• **Work instructions**: The word "interessante" may appear in some lines of the data; copy every such line.

========================================

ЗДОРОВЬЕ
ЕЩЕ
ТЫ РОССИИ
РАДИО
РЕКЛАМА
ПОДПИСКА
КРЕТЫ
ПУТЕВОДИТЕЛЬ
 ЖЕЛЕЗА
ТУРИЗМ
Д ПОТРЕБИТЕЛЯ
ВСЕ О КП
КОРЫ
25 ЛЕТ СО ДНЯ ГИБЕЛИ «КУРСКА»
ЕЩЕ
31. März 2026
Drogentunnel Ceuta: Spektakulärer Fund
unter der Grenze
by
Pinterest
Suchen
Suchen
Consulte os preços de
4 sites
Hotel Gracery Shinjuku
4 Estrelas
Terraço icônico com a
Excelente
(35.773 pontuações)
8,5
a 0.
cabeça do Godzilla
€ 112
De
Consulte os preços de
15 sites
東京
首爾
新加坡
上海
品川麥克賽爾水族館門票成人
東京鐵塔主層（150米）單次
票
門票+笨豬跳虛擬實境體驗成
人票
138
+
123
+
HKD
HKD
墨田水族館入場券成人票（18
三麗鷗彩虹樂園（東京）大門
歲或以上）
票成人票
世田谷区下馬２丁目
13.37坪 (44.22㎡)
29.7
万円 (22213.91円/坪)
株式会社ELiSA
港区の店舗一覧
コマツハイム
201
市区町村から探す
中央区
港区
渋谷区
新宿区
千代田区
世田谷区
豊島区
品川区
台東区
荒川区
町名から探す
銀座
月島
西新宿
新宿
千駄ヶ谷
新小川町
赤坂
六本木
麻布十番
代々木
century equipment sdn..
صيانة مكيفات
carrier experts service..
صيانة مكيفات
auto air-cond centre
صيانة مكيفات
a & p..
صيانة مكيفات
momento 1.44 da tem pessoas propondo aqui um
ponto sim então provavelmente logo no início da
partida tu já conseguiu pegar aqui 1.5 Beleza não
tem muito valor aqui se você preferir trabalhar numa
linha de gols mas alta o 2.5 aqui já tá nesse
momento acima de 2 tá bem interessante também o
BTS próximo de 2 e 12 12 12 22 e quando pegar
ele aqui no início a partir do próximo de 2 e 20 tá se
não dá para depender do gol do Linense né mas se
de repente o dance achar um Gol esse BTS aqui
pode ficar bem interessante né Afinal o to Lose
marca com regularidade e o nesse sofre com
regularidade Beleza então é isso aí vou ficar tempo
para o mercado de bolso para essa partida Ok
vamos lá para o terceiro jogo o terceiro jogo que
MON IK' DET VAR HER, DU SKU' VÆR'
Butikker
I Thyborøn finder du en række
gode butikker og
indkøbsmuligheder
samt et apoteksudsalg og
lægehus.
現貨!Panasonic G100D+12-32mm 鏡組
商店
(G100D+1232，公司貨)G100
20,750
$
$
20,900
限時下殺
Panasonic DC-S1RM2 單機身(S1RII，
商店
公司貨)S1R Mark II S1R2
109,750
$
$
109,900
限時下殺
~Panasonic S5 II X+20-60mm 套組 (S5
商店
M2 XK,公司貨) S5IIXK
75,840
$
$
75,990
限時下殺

========================================

• **Solution for this problem**:
momento acima de 2 tá bem interessante também o
pode ficar bem interessante né Afinal o to Lose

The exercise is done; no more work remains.